I think I learned the answer today. I think I can understand how Tesla can essentially lose money selling cars but reach profitable probably for ten years coming while they continue to grow. Someone talk me off the cliff. Beginning next year that could be as low as a couple hundred thousand cars in Europe annually.noxiousdog wrote: Fri May 24, 2019 2:47 pm How many Tesla's would they have to sell per year to be worth $200 share? If you can't answer that, you shouldn't buy it.
https://ec.europa.eu/clima/policies/tra ... roposal_en
https://www.dieselnet.com/standards/eu/ghg.php
https://www.businessinsider.com/tesla-s ... ser-2019-6
Tesla can literally sell 100% of emissions credits and the heavier the car, the more credit they can sell. And unlike ICE vehicles weight is not the primary savings for energy in an EV as weight energy is largely reclaimed when a vehicle is told to slow.
This could be billions of revenue a year. Zax tell me this is already built in to the price and they're losing $5 a share while they release more stock and take on more bonds. ND, tell me (and show me) I'm off base and ignorant. Please.
Incentive mechanism for zero- and low-emission vehicles (ZLEV)
A ZLEV is defined in the Regulation as a passenger car or a van with CO2 emissions between 0 and 50 g/km.
To incentivise the uptake of ZLEV, a crediting system is introduced from 2025 on.
The specific CO2 emission target of a manufacturer will be relaxed if its share of ZLEV registered in a given year exceeds the following benchmarks:
Cars: 15% ZLEV from 2025 on and 35% ZLEV from 2030 on
Vans: 15% ZLEV from 2025 on and 30% ZLEV from 2030 on
A one percentage point exceedance of the ZLEV benchmark will increase the manufacturer’s CO2 target (in g CO2/km) by one percent. The target relaxation is capped at maximum 5% to safeguard the environmental integrity of the Regulation.
For calculating the ZLEV share in a manufacturer’s fleet, an accounting rule applies. This gives a greater weight to ZLEV with lower CO2 emissions.

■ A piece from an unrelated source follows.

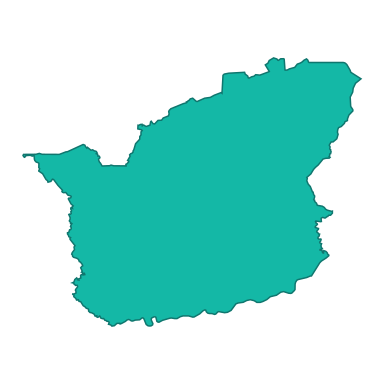 Las Lajas, El Oro, Ecuador (Mercator projection)
{"feature_id": "8360857B7040191128771", "entity_name": "Las Lajas", "entity_type": "district", "adm_level": 2, "iso_a3": "ECU", "parent_name": "Ecuador", "parent_adm1": "El Oro", "projection": "mercator", "projection_center": [-80.108, -3.799], "detail": "fine", "context": "isolated", "style": "filled", "palette": "teal", "viewbox_px": 384, "rotation_deg": 0, "n_neighbors": 0, "source": "geoboundaries", "source_scale": "gbopen_adm2", "svg_char_len": 5900}
<svg xmlns="http://www.w3.org/2000/svg" viewBox="0 0 384 384"><path d="M23.5,154.4L23.0,155.6L24.3,157.3L24.8,157.2L25.6,155.9L27.2,155.5L30.3,155.3L32.2,156.1L34.1,155.7L34.4,159.3L34.8,160.5L36.1,162.0L38.4,162.8L38.9,163.4L38.8,167.6L39.7,168.8L38.8,170.6L38.8,171.1L42.6,173.7L46.0,179.5L47.6,180.8L48.0,182.2L50.9,181.4L52.4,179.2L53.6,179.5L57.9,185.3L62.5,190.3L61.9,191.3L62.4,192.2L63.6,192.7L65.8,192.5L68.0,195.2L70.7,195.9L71.2,196.4L70.8,197.7L69.9,198.1L68.8,198.1L68.3,198.8L71.0,203.9L73.2,205.9L72.2,206.8L72.5,208.3L71.4,207.7L70.8,208.0L70.8,209.1L71.5,210.3L71.4,211.3L70.8,211.7L71.2,213.5L70.4,214.3L69.4,214.1L68.8,214.5L70.2,217.8L70.0,219.5L69.3,220.9L70.6,222.5L70.5,223.4L70.8,223.6L71.2,223.2L71.9,223.6L70.8,225.5L70.9,226.1L70.5,226.6L71.2,227.5L71.2,228.7L70.5,229.7L69.6,229.8L68.7,232.5L67.5,232.7L67.5,234.0L68.3,235.1L68.9,236.8L70.6,237.6L69.9,238.8L70.1,239.4L75.0,245.7L74.0,247.1L74.5,249.6L72.3,252.5L71.7,254.2L72.4,254.9L72.6,256.3L73.6,257.3L76.7,258.2L78.5,259.4L79.3,261.6L80.4,262.0L82.3,264.5L82.7,265.8L81.7,266.5L80.7,267.8L82.0,270.6L82.0,271.6L81.6,272.1L82.4,272.2L82.6,273.5L83.3,274.1L83.9,273.3L84.4,273.3L84.8,274.6L83.3,274.9L81.3,274.6L80.6,275.5L80.8,278.0L78.6,278.9L78.9,280.1L77.6,279.8L77.7,279.4L76.7,277.9L74.8,279.5L73.9,282.1L72.4,282.8L73.7,283.1L74.1,284.2L74.8,284.5L75.4,285.4L77.2,285.3L77.6,286.3L77.5,287.1L75.7,289.3L75.4,290.2L75.9,291.1L76.0,293.0L74.0,294.0L72.8,293.9L72.7,294.3L74.0,295.3L73.8,296.7L75.8,298.4L76.5,300.0L77.0,300.2L77.8,299.6L78.4,299.7L79.0,301.4L80.7,301.7L83.2,305.7L85.0,306.8L86.2,308.2L88.2,308.9L88.6,309.8L88.6,311.1L90.0,312.5L91.7,312.8L94.1,314.1L95.1,316.1L96.7,315.8L96.5,316.7L97.5,317.3L98.5,317.0L99.6,316.0L100.0,316.2L100.7,318.0L102.4,318.7L103.6,318.5L104.9,320.3L106.3,320.6L106.9,321.3L108.1,321.4L108.9,321.9L109.1,322.6L108.5,324.3L110.6,324.8L111.9,326.1L114.4,325.7L116.9,323.4L119.9,323.3L120.1,324.0L121.5,323.5L125.4,321.4L127.0,320.0L128.4,319.5L129.5,319.7L131.3,320.9L132.8,321.0L135.3,320.1L139.7,319.8L142.1,317.9L142.8,317.8L143.9,318.8L146.2,324.5L148.0,325.8L149.6,326.0L151.0,325.9L152.6,324.9L152.9,323.6L151.4,320.3L151.2,318.9L151.8,317.9L154.1,316.8L155.4,316.9L155.9,317.3L156.9,321.4L158.0,322.1L159.0,322.2L162.6,320.3L169.8,318.2L171.3,318.0L174.9,318.6L177.0,318.6L180.3,316.7L183.1,315.9L188.6,315.9L192.7,317.1L194.1,317.0L199.8,313.8L202.9,310.9L204.8,309.9L205.7,310.1L206.3,311.8L207.7,313.1L209.2,313.5L212.1,313.6L214.6,314.4L215.8,314.0L217.6,312.1L218.7,311.6L224.6,312.7L227.5,312.3L231.1,310.4L235.9,303.9L238.1,303.0L243.2,302.3L246.7,300.5L250.3,299.7L254.2,300.7L256.9,302.4L260.2,302.4L262.9,301.5L266.8,299.6L270.3,296.7L276.5,295.2L280.8,292.2L283.6,291.6L288.6,293.2L290.8,293.4L291.9,293.0L294.3,290.6L295.0,289.6L295.1,284.1L295.7,282.0L296.9,280.2L298.0,279.6L306.8,277.5L310.1,276.1L311.3,275.9L311.2,276.4L319.8,262.7L321.5,261.0L326.3,257.9L329.3,255.3L328.7,255.7L328.7,254.9L327.9,254.5L327.1,252.6L325.9,251.4L324.4,250.8L323.5,250.8L323.6,253.0L323.2,253.1L322.5,252.5L322.2,251.0L321.6,250.5L320.0,250.0L320.2,249.4L322.4,248.8L321.2,247.1L321.0,245.3L321.6,243.7L320.1,243.1L319.7,242.3L319.9,241.8L320.7,241.0L321.1,239.3L320.8,239.0L319.1,239.2L318.0,238.5L318.0,237.2L319.1,236.1L319.6,234.1L318.6,233.9L318.2,233.1L316.7,231.8L317.1,230.6L318.4,229.3L318.5,228.5L315.3,227.5L315.3,226.5L317.4,224.4L317.1,223.6L315.9,222.9L316.0,222.0L315.5,221.6L315.8,221.1L316.5,221.1L320.4,221.7L321.4,221.5L321.1,218.5L321.4,218.0L322.8,217.4L324.5,218.0L325.5,217.9L326.8,216.7L327.7,216.5L328.7,215.3L330.6,215.2L332.4,213.2L332.4,211.2L332.0,211.4L327.4,210.2L325.5,209.1L324.4,207.5L322.3,206.2L317.3,205.3L316.5,203.2L314.7,201.5L314.6,200.2L313.7,199.7L314.5,197.5L314.7,196.0L313.6,194.5L313.1,192.1L312.5,192.0L310.3,186.5L308.2,184.1L306.8,180.8L307.3,178.3L306.8,177.4L310.8,174.0L313.5,169.5L315.4,167.4L318.2,165.0L323.1,159.0L325.8,158.3L329.3,158.1L330.1,157.3L329.1,156.6L329.6,155.8L329.7,154.0L330.6,153.7L331.1,151.7L330.6,150.5L330.7,149.8L329.7,148.9L330.1,146.9L329.3,145.4L329.4,144.8L331.1,142.0L333.1,141.9L336.8,138.8L338.1,134.3L337.4,132.2L337.8,129.4L338.6,127.6L341.3,126.5L344.4,123.4L345.0,121.7L347.4,120.6L347.5,118.8L348.9,115.1L352.9,110.9L352.8,109.6L350.7,106.4L350.2,97.1L352.7,92.1L353.2,88.2L355.5,83.3L361.0,78.8L350.8,72.3L350.2,70.4L346.8,64.5L345.2,63.1L344.2,62.7L343.2,62.5L309.1,62.5L308.6,62.2L307.8,60.1L306.5,58.9L304.0,60.2L302.2,61.9L300.4,63.0L297.3,64.1L294.7,67.4L289.3,68.9L287.6,69.9L285.9,70.2L285.0,70.0L284.2,59.1L283.4,58.7L280.6,58.8L278.4,60.4L277.9,60.3L276.9,59.0L273.6,57.9L269.2,60.5L267.9,63.2L265.3,64.9L269.3,71.5L268.8,71.8L259.9,75.1L255.7,74.7L254.0,76.2L251.6,76.8L249.2,78.1L248.3,77.9L247.7,76.0L245.2,74.1L244.6,72.3L228.7,73.2L224.2,74.1L223.0,75.3L222.0,93.3L221.1,92.6L214.3,95.2L210.3,97.4L204.6,98.2L197.2,101.5L196.2,101.3L192.7,98.2L190.2,98.9L189.1,100.4L188.3,100.6L187.4,101.7L186.4,101.9L186.6,102.6L186.1,102.9L183.4,103.6L170.9,108.7L169.2,110.4L168.7,111.6L169.1,114.0L168.4,115.9L163.2,118.0L161.6,120.2L158.0,120.4L154.7,123.9L153.1,123.7L151.2,121.2L150.6,121.8L150.0,125.1L146.8,126.3L145.9,126.4L143.6,125.0L142.3,125.8L142.1,124.3L140.3,124.5L138.9,125.3L138.0,125.2L137.8,128.9L141.4,129.8L142.2,130.5L141.0,131.9L141.0,134.9L139.8,136.5L139.7,139.2L135.6,143.7L133.8,149.8L133.1,150.9L133.0,152.2L132.0,153.2L130.7,153.7L129.6,154.9L130.1,156.2L127.6,160.5L128.6,160.9L128.7,161.9L126.8,163.9L125.9,164.3L126.1,165.9L113.8,165.8L111.0,165.1L109.7,165.7L102.1,166.0L100.4,163.1L99.4,162.0L98.7,160.2L98.6,159.0L99.9,157.8L99.7,156.9L99.0,156.0L97.9,156.1L97.6,154.2L96.3,153.7L97.1,152.9L96.6,151.9L95.9,151.2L94.3,150.9L92.7,149.8L91.0,150.2L87.4,147.3L86.8,148.1L85.6,146.7L84.8,145.1L83.1,144.5L67.5,151.7L65.8,151.9L59.3,154.4L42.1,154.3L39.3,153.4L36.0,154.3L23.5,154.4Z" fill="#14b8a6" stroke="#0f766e" stroke-width="1.5"/></svg>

In addition, for cars only, during the period 2025 to 2030, a greater weight is given to ZLEV registered in Member States with a low ZLEV uptake in 2017, and this as long as the ZLEV share in the Member State’s fleet of newly registered cars does not exceed 5%.
Pooling, exemptions and derogations
The provisions on pooling between manufacturers are the same as under the current Regulations. Pooling between car and van manufacturers is not possible.
The exemption possibility for manufacturers registering less than 1,000 cars or vans per year, as well as the derogation possibility for “small volume” car and van manufacturers, has also been maintained.
The derogation possibility for “niche” car manufacturers, i.e. those registering between 10,000 and 300,000 cars per year, will end after the year 2028. In the years 2025 to 2028, the derogation target for those manufacturers will be 15% below the 2021 derogation target.
Flexibilities. Certain flexibilities are available for manufacturers, as follows:
Pooling—Several manufacturers may form a pool to jointly meet their CO2 emission targets.
Low volume manufacturers—Manufacturers with fewer than 10,000 new cars registered per annum may apply to the European Commission for a derogation from the specific emission targets. Several conditions apply.
Eco-innovation—Manufacturers may apply for credits for innovative CO2 reducing technologies which are not accounted for in the current test cycle—for example, energy efficient lights. The total contribution of eco-innovation credits is limited to 7 g CO2/km in each manufacturers average specific target.
Excess Emissions Premium. Manufacturers who miss their average CO2 targets are subject to penalties:
From 2012 to 2018, the penalties are €5 per vehicle for the first g/km of CO2; €15 for the second gram; €25 for the third gram; €95 from the fourth gram onwards.
From 2019, manufacturers pay €95 for each g/km exceeding the target.